There has always been a massive amount of activity in our group that was never “paid” for, and it could never be afforded from a tax on commerce. Only the short period in the evolution of a society through its revolutionary cycle, when working age populations are high, supports an illusion that we can buy our way out of our interdependence.

The “first world” in the 20th C was not at a destination, it was simply a stage in motion through the natural progression to a normalised demographic, in a resource-constrained world. Human populations naturally resolve into quite likeable and practical distributions, as birth rates fall off with increased security. The pricing of finite resources naturally resolve to comply with the closed-circuit reality of our planet. This normalised reality is not a problem, it has ample opportunity for greater joy, but it does require us to recognise and accept our situation. We do not live lives defined by the value of commerce (revolutionary activity), nor are we limited by the taxes we can impose on commerce. The only real limit we face is that of finite resources.

Our reality is the same as it ever was: the majority of our activity is social, a barter between humans for services. A minority of the activity in an advanced human society is commercial, and that’s OK.

We cannot abandon the revolutions, our enlarged populations are entirely dependent on the continuing practice of industrial, technological and information activity. But our dependence on them is purely practical. Revolutionary activity is contextual to our desires, and our desires are human. Defined as “joy”, we seek and find reward to interconnection and interaction on a human level, commerce is merely an enabling method. The future of humanity depends on accepting our social nature and leveraging the revolutions.
The way to accomplish this unification is to accept our mutual social contract for support services, and welcome the functional contributions of the revolutions while rejecting their dysfunctional elements. Industry, technology and information are all good when filtered through understanding of their roles in support of human society. The two primary requirements this understanding gives us are:

  • our success is based on the wondrous specialisation we can support within our groups
  • we live on a finite planet.

The aspects of the revolutions that support specialisation and sustainability are invaluable. Industrial, technological and information processes that denigrate specialisation or sustainability can be comfortably jettisoned.
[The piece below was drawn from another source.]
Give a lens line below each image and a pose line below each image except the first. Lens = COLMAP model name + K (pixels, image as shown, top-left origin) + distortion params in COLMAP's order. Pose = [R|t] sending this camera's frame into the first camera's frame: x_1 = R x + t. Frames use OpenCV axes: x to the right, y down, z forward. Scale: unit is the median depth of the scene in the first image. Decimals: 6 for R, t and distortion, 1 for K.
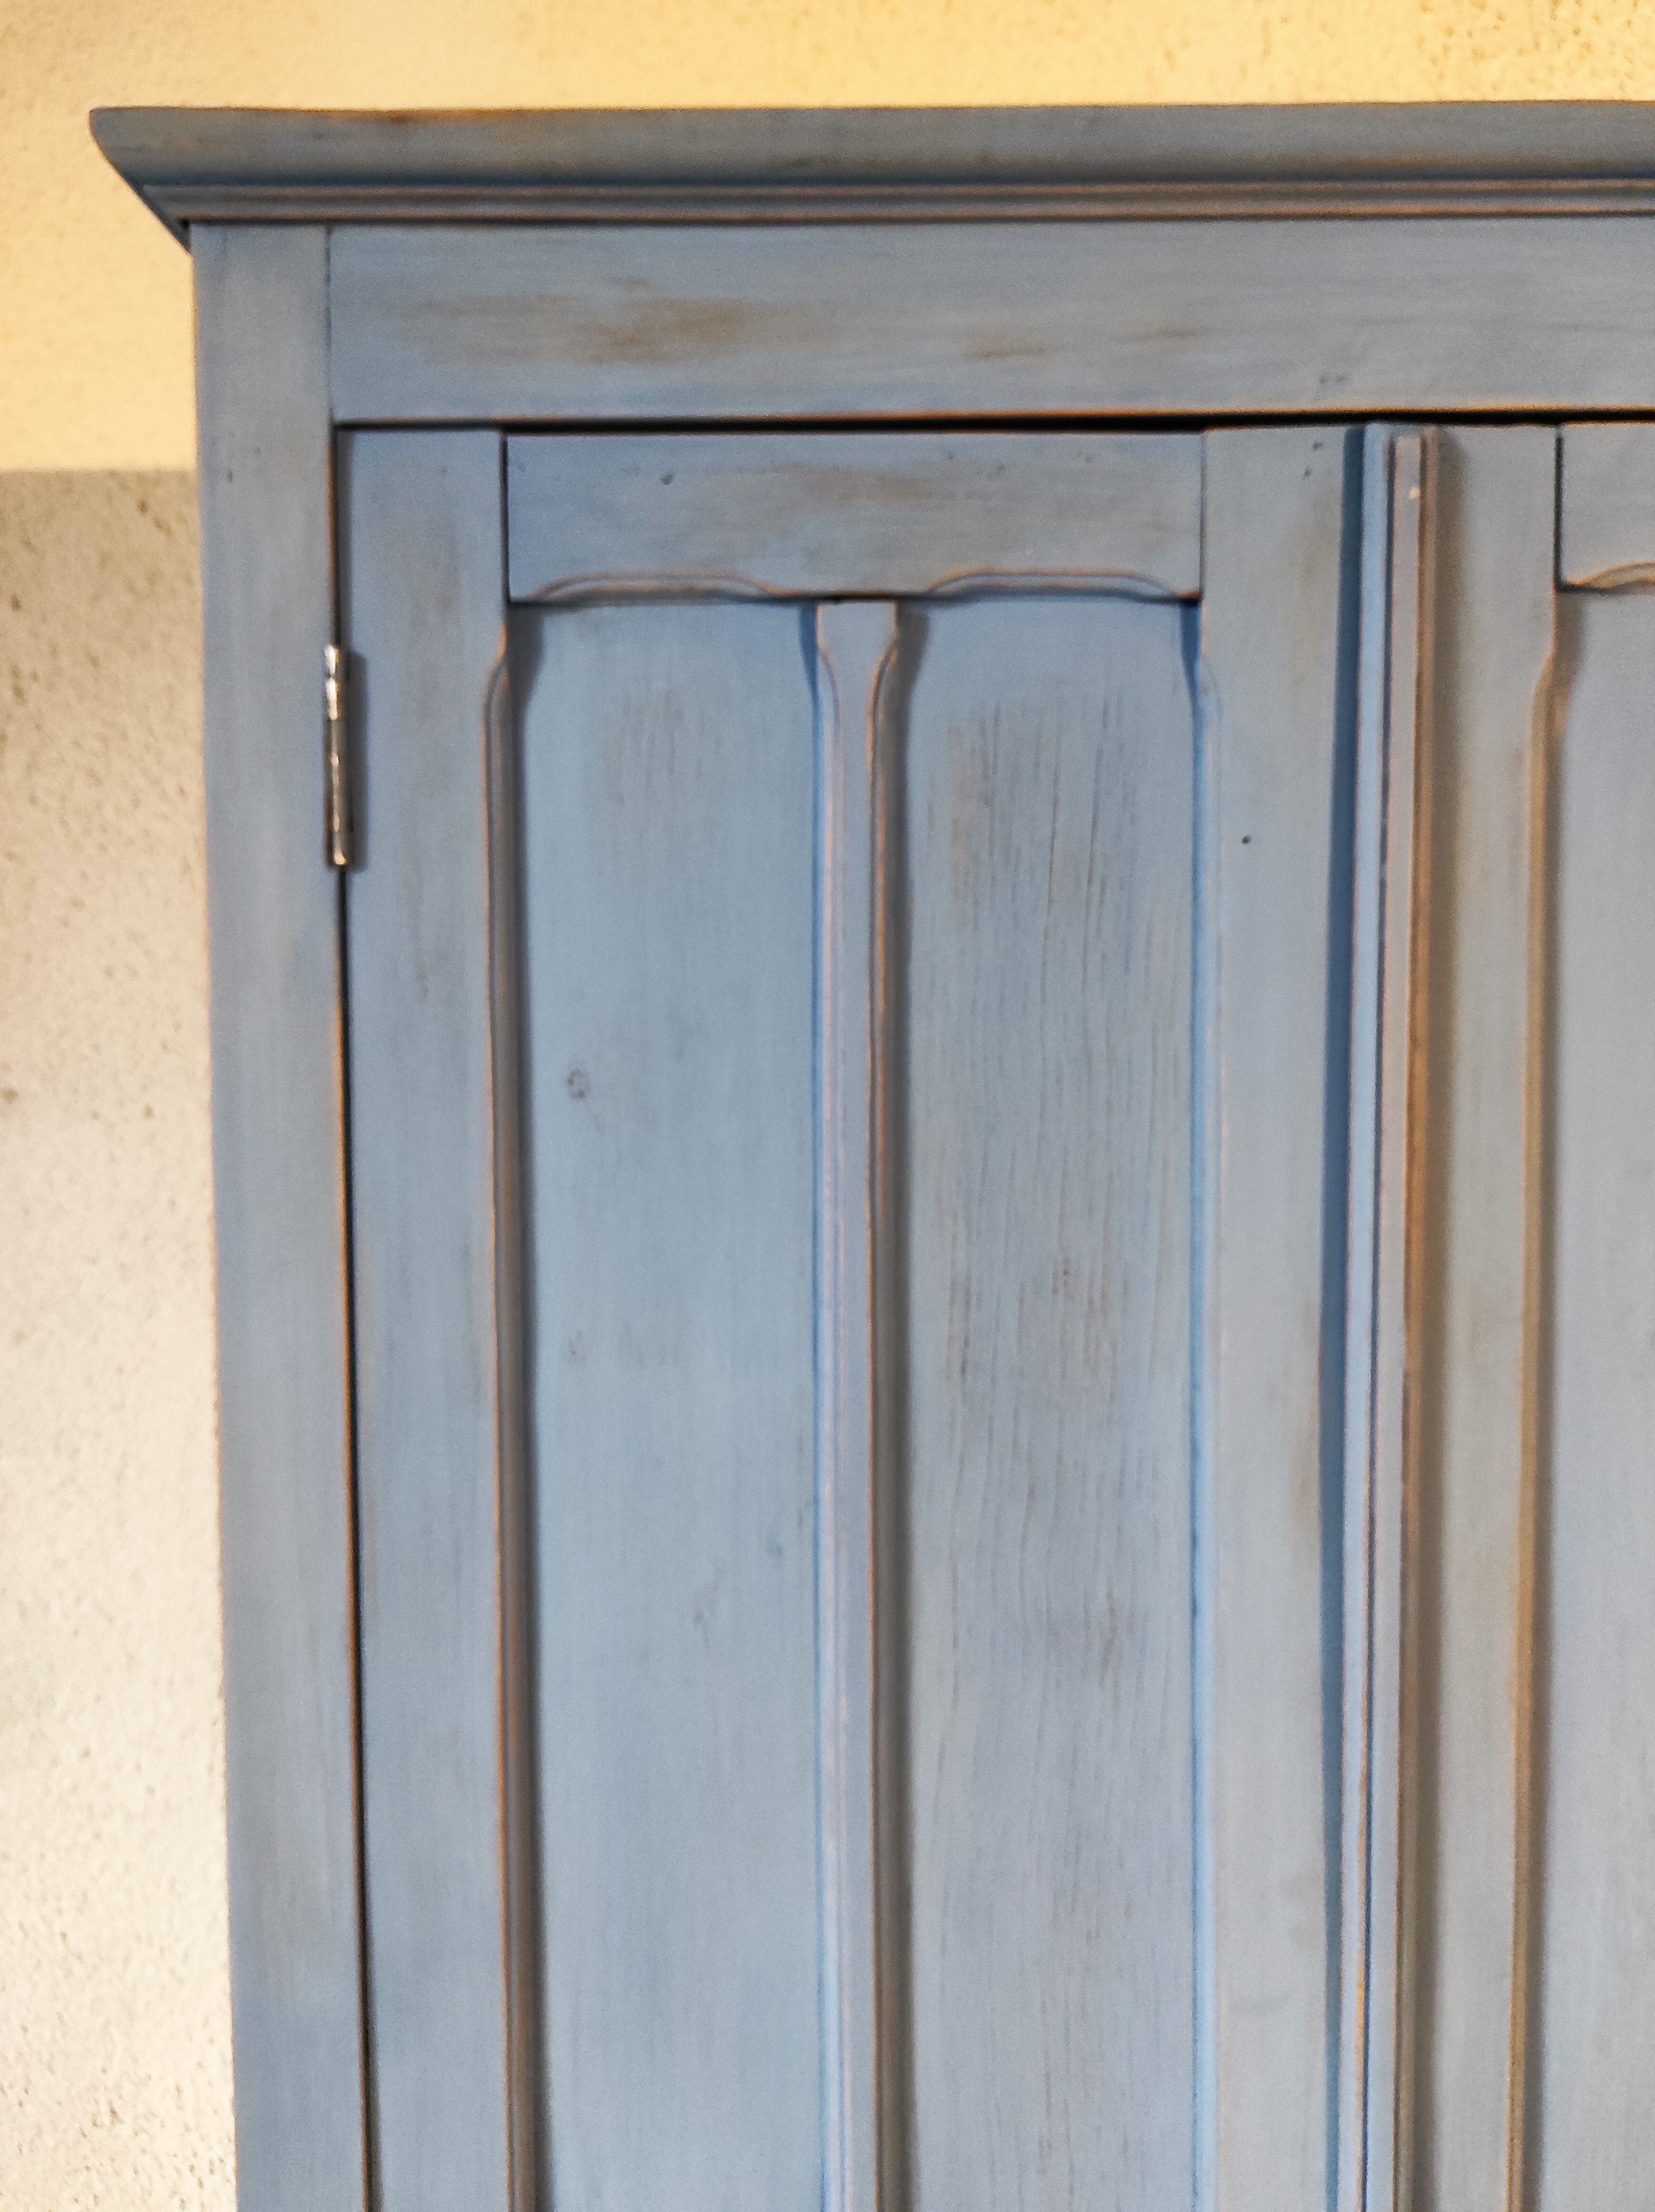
lens RADIAL K [[1677.7, 0, 815.3], [0, 1677.7, 1108.1], [0, 0, 1]] dist [0.032155, -0.044949]
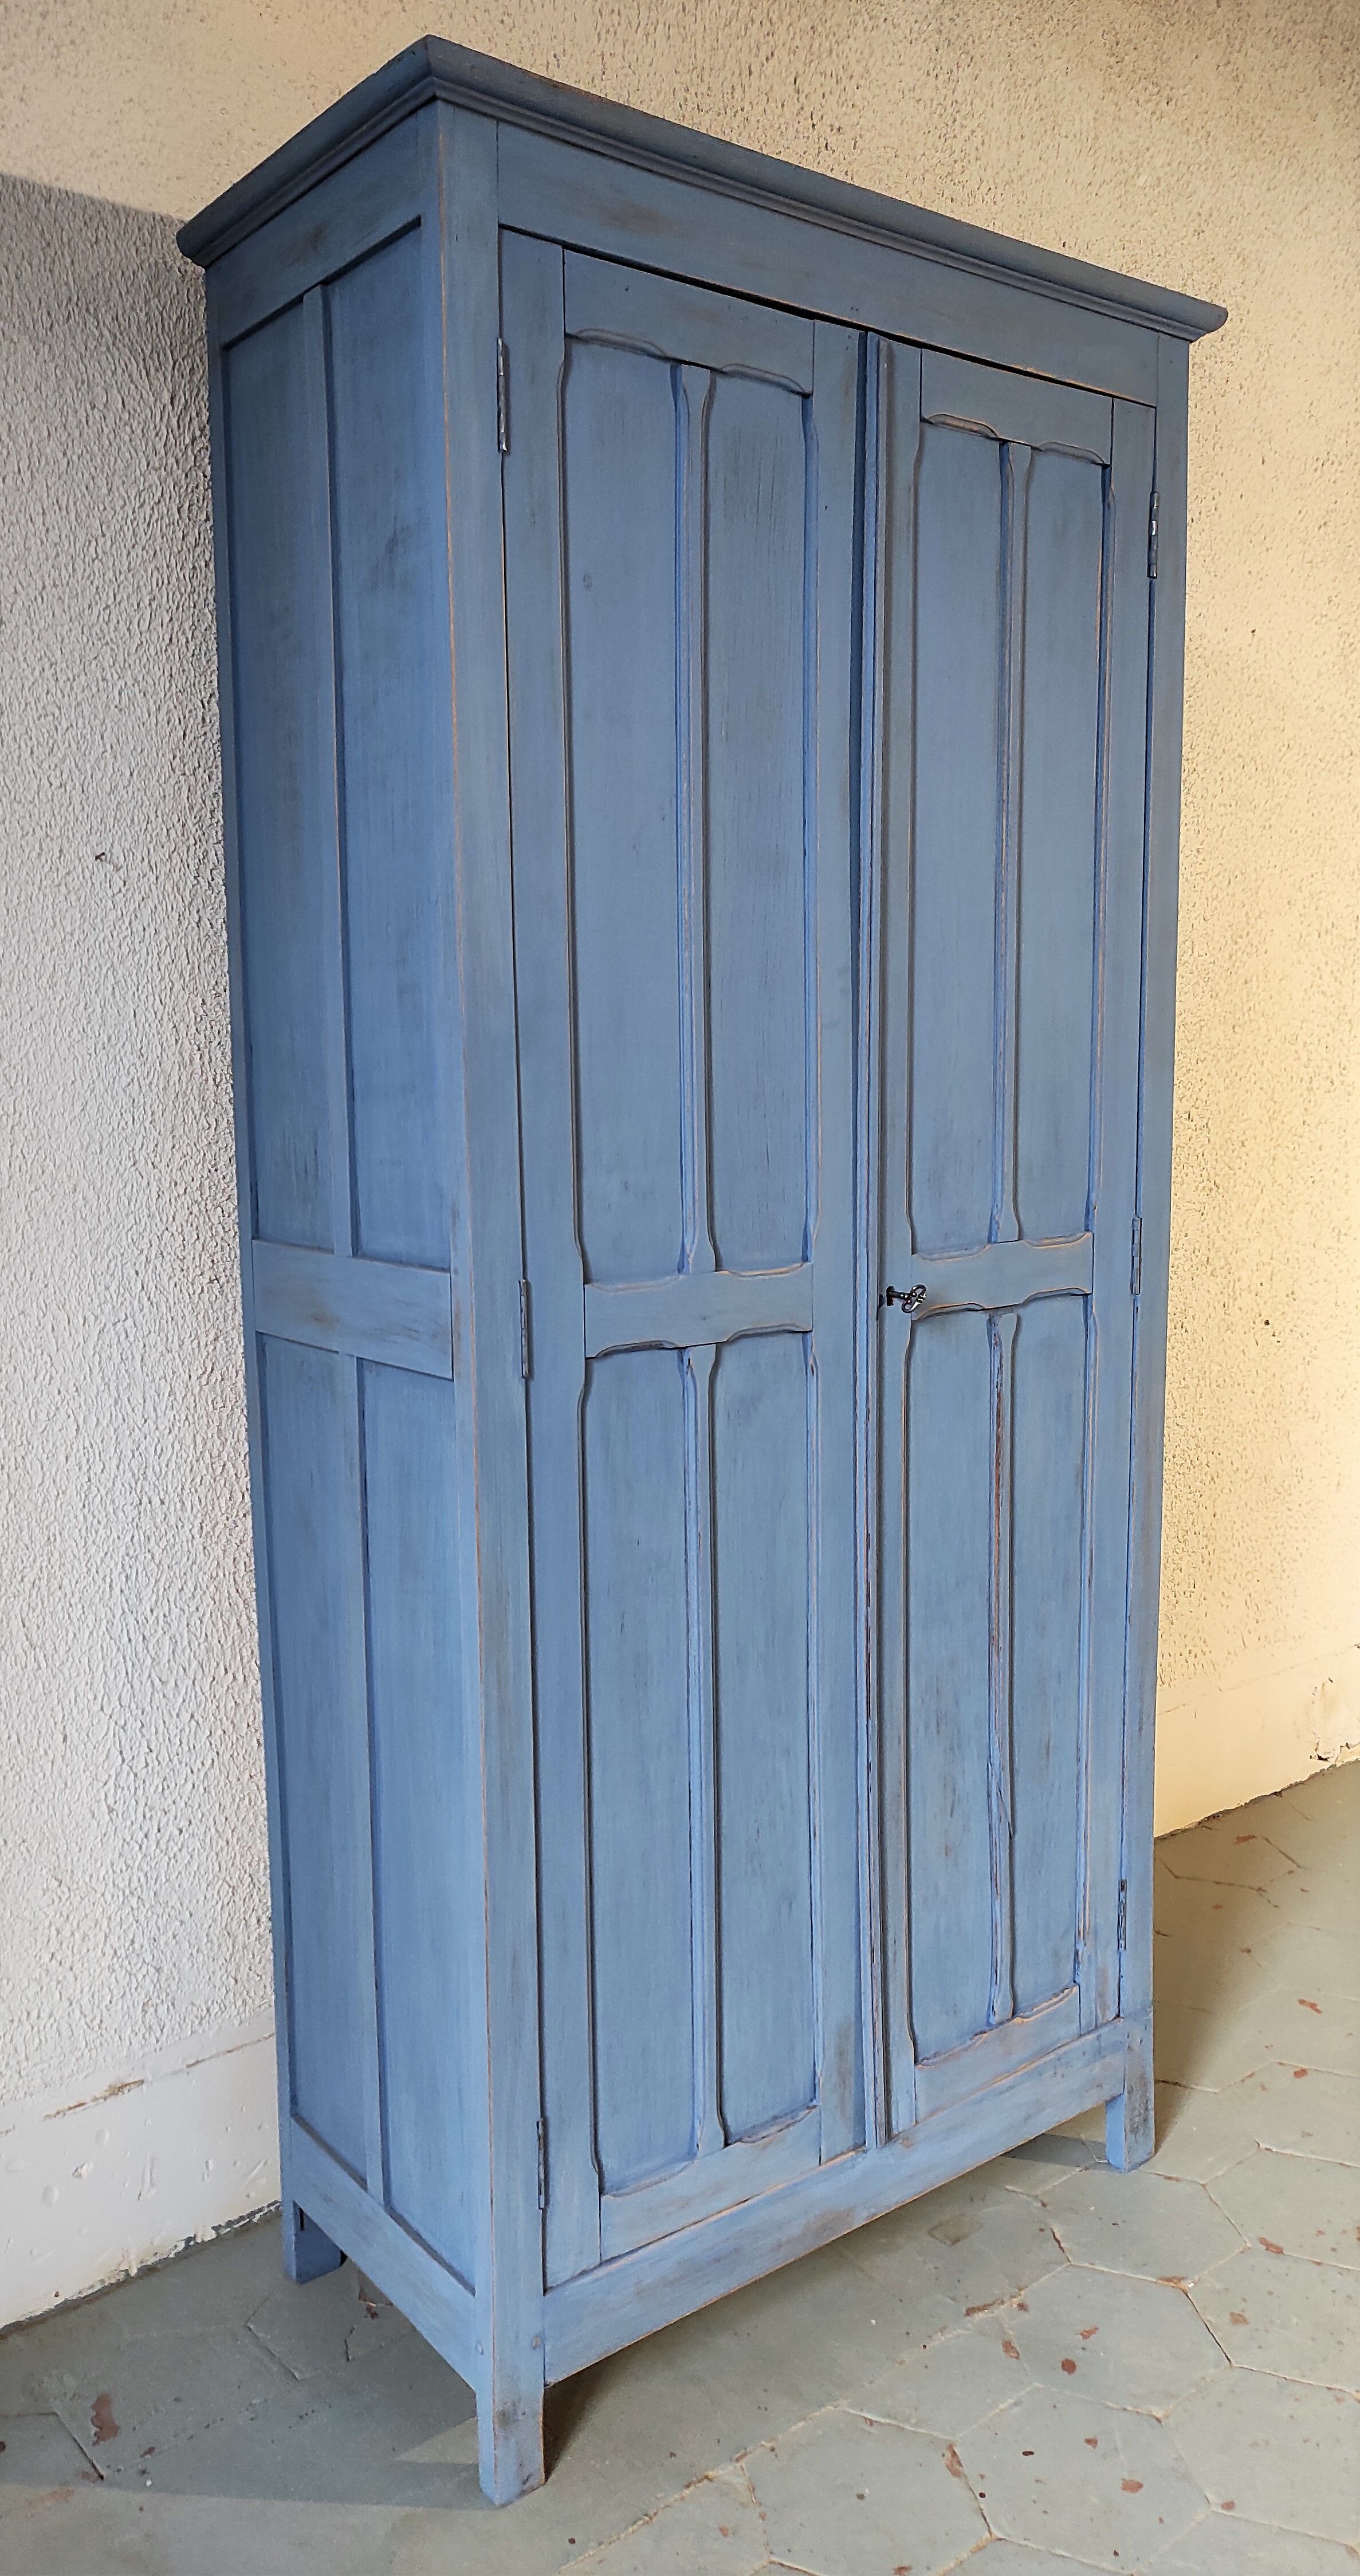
lens RADIAL K [[1955.6, 0, 623.5], [0, 1955.6, 1280.5], [0, 0, 1]] dist [0.037358, -0.030095]
pose [[0.787757, -0.085140, 0.610074, -0.981452], [0.036488, 0.995112, 0.091759, 0.369438], [-0.614904, -0.050024, 0.787014, -0.585643]]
For data and analysis of tax rates, see here.


What is the proper rate for income tax?

Ask yourself, what is the reason why the income tax rate is at 22% or 40% or whatever it is currently at?

The answer to that question today, is that income tax is set at a rate by politicians which they believe will get them re-elected.

The proper answer to that question, is that income taxes should be set at the rate necessary to pay for the services that we have agreed are appropriate for our society. If we decide to spend more then income taxes will have to be higher, and if we decide to spend less then income taxes can be lowered accordingly.

LIFE will set income taxes at the rate necessary to pay for the wellfair services, and that is a simple and straightforward relationship that everybody can understand. And because everybody pays income taxes on all of their income, everybody has an interest in this balance.

The basic rate necessary to pay for the wellfair services as they exist today is 25%, an additional 5% is required to cover the cost of pensions.

citizen taxes

Tax allowances disenfranchise us

If we are all going to own our WellFair state, we all need to pay for it.

If you’re earning £6,000 a year and geting free healthcare, housing, local transport and Internet access (amongst other WellFair services), then paying £2,000 in taxes makes you an owner, a citizen, a contributor and an equal.

Don’t sell your hard-earned right to be an equal citizen in this society for a few measley quid!